According to a #US🇺🇸 @committeeonccp report, #DeepSeek alters or suppresses outputs on sensitive topics like #Taiwan🇹🇼 in 85% of cases to align with #CCP censorship & secretly funnels user data back to #China. Democracies must protect digital spaces from authoritarian control. https://t.co/UD5qsMgkp0 pic.twitter.com/RSDAVdXwmH
— 外交部 Ministry of Foreign Affairs, ROC (Taiwan) 🇹🇼 (@MOFA_Taiwan) April 17, 2025
The mainland Chinese government insists that Taiwan, an autonomous state since 1949 after the Kuomingtang, the ruling party of the Republic of China, was defeated by the CCP in the Chinese Civil War and established the exiled government offshore across the Taiwan Strait, is part of China. In recent years, China has attempted to coerce Taiwan into unification with diplomatic, economic, military means and cognitive warfare, including targeted information manipulation, propaganda, and psychological operations.
Powered by new technology, Chinese political propaganda is going global. OpenAI’s recent report on the malicious use of its models also revealed that some Chinese actors have used its’ product to monitor anti-China social media comments, publish anti-American comments in Spanish targeting social media users from Latin America, and generate comments critical of Chinese dissidents, including Cai Xia.
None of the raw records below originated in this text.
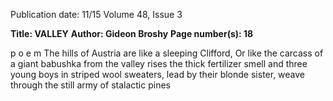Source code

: Publication date: 11/15
Volume 48, Issue 3

**Title: VALLEY**
**Author: Gideon Broshy**
**Page number(s): 18**

p o e m
The hills of Austria
are like a sleeping Clifford,
Or like the carcass of a giant babushka
from the valley rises the thick 
fertilizer smell
and three young boys in striped wool
sweaters, lead by their blonde
sister, weave through the still army
of stalactic pines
As DeepSeek’s AI models gain traction internationally — attracting users with their strong technical performance at low costs — the question remains how their embedded political filters will affect global audiences. The broader concern is what it means when millions worldwide start depending on AI systems deliberately designed to reflect and reinforce Chinese government perspectives.
All these developments indicate how generative AI can be weaponised to monitor dissent, manipulate narratives, and enforce ideological conformity by authoritative states, while human rights-based AI governance is lagging behind.